Constraints on potential for normalizable wavefunction

[Gfunction]

We know that in one dimension if $E>V(\infty)$ or $E>V(-\infty)$ then the resulting wave function will not be normalizable. The basic argument is that if $E>V(\infty)$, then a stationary solution to the Schrödinger equation will necessarily have a concavity with the same sign as the solution itself for all $x$ greater than some value $a$. So if the resulting wavefunction was positive after $a$, then the wavefunction would also be concave up and curve away from the x-axis. Then the integral of the squared wavefunction would tend towards infinity since the wavefunction would never again go to $0$. A similar argument can be made if the wavefunction was negative after $a$ and again for $E>V(-\infty)$. We don't have this problem with the infinite square well or simple harmonic oscillator because the potentials go to infinity at $\pm \infty$.

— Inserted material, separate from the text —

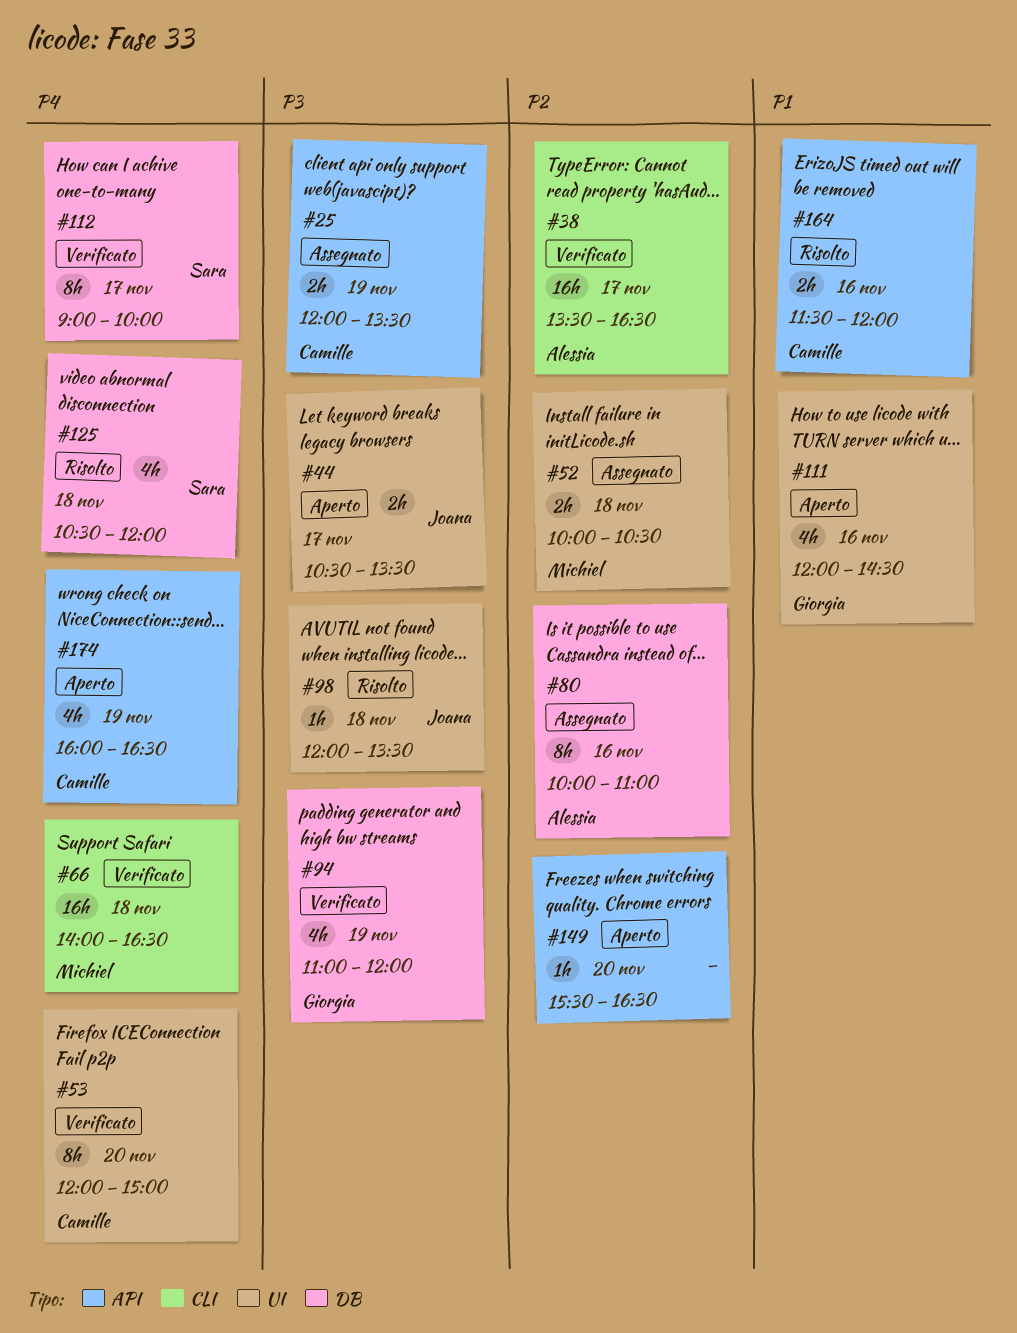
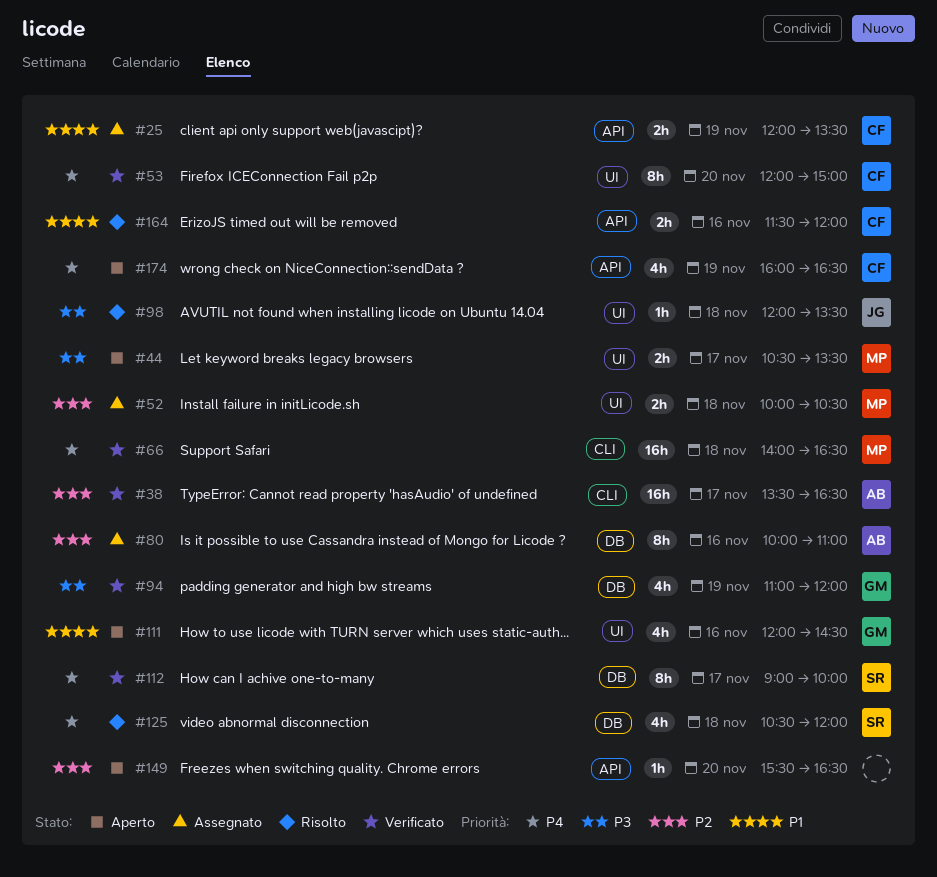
#25, priority: P3 -> P1
#44, owner: Joana -> Michiel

In short, my question is this: What are necessary and sufficient conditions for a potential to generate normalizable solutions?

I would prefer to keep things simple with a one-dimensional treatment that doesn't need to be as rigorous as say a functional analysis proof (so maybe constrain ourselves to potentials that are at least C2). But after that's accomplished, I definitely wouldn't mind a more advanced discussion.

 

[azntoon]

The necessary and sufficient conditions for a potential to generate normalizable solutions are that the potential must be bounded from below, meaning that the potential must have a finite limit as x approaches infinity, and also that the potential must have an upper bound, meaning that the potential must have a finite limit as x approaches negative infinity. In addition, the potential must have properties that allow the wavefunction to fall off to zero at infinity, such as having a non-zero gradient at the boundaries, or having a periodicity that allows it to repeat in a way that it reaches zero at infinity. This is because the integral of the square of the wavefunction must be finite for the wavefunction to be normalizable.